There are lists of everything all over the internet. I chose not to look at what others said of leadership but drew out of memory the quotes and ideas of others who’ve made a deep impression of my life. I said in the beginning that I considered myself to be neither a leader nor a follower. And yet I believe that in order to be successful in my sole proprietorship, I need a sure, steady command of myself and an ability to lead others. How do I stack up as being a leader?
- Visionary. This requires an active imagination, the ability to see what might be. I was born that way or else was stirred to the depths of my being by the words of others such that I developed my own way of seeing things.
- Stoic. I can exhibit that ability to stick things out no matter the odds, but I must admit to dropping endeavors at times before they’ve had the chance to play out. This, perhaps, is an area to work on, to incorporate more deeply into my being.
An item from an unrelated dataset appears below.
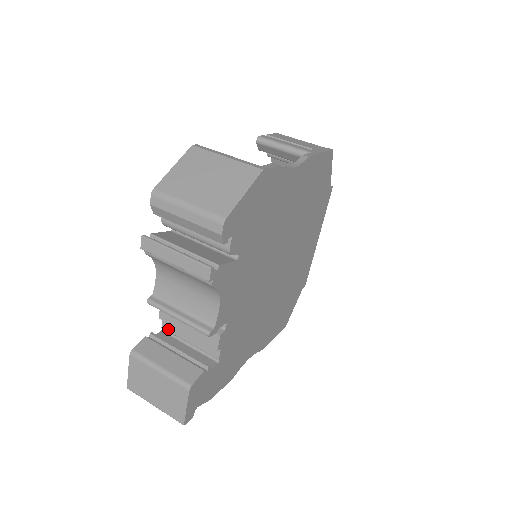
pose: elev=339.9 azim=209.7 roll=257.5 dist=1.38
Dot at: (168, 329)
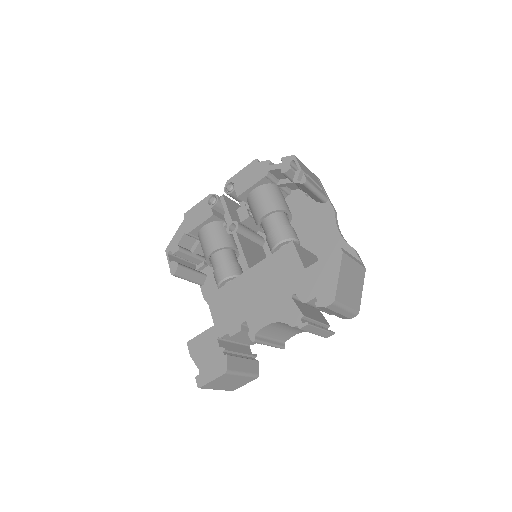
Dot at: (226, 338)
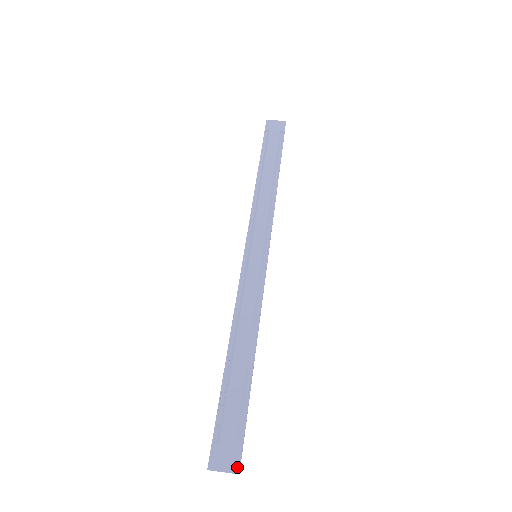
- Purpose and direction. Even though my purpose and direction have shifted somewhat when circumstances have changed, I believe my overall purpose – to leave the Earth better for my having been here – has always been in my soul, even before I could fully express it.
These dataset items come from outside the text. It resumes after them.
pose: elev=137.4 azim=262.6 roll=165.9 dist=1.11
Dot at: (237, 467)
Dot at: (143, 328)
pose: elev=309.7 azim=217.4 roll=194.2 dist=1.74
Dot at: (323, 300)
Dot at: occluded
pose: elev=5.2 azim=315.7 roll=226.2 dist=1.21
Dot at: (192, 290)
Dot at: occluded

- Perspicacity. Shoot, sometimes I let the what-ifs intrude into the reality of what is or even what can be. This is another of those qualities that need to be worked into my way of being.
- Recognize and seize opportunities. Do I always know or recognize opportunities? Sometimes only in hindsight, but I think along with age I gain certain wisdom, and that includes recognizing and taking advantage of an opportunity as it presents itself.
- Iconoclast. This is one of those words I loved rolling around in my mouth from when I first heard it. And so I aspired to be iconoclastic. I guess I’ve been the iconoclast even when it wasn’t wise to do so, but some of those societal conventions I’ve followed have worked out well too. Being a mama, getting married, graduating from college, and earning a steady income from working for others certainly have worked. But I treasure those iconoclastic moments too – the jumping from one geographic location to another, choosing to work in a “man’s job” in the Navy, selecting unusual living quarters (from an adobe hut in the rain forest, to a camper, to an old boat), and now, a retirement career when perhaps I don’t even need the money, strictly speaking. Iconoclast? Sign me up!
- Self-confidence. Ah-hum. Self-doubt is a big adversary of mine, but at least I know it. And identifying a problem is a step toward defeating it.
- Empathetic. Most friends would give me a passing grade, but again, I need improvement here.
- Integrity. I normally do what I say I’m going to do, have seldom gone against my personal code of ethics (I find that when I have, the effect is akin to sticking my hand in the fire), so while I do passing well here, there’s definitely room for improvement.
- Honesty. While I don't tend toward brutal honesty, I do aim for transparency in all my actions. Self-deceptive at times? Guilty. Truthful to others? Yes, unless I think the truth would hurt too much. Then I couch that honesty in emphasizing the half-truth while trying to sneak in a little bit of the criticism called for.
So, am I a leader? I know I can be a good follower when I believe in a cause and have great confidence in the leader. As far as leadership, I guess we won’t know that until all is said and done.
What about you? Are you a leader? If you’re engaged in your own small business and you’re achieving success, then I’d give you a big ole ‘A’. Maybe even heck yea.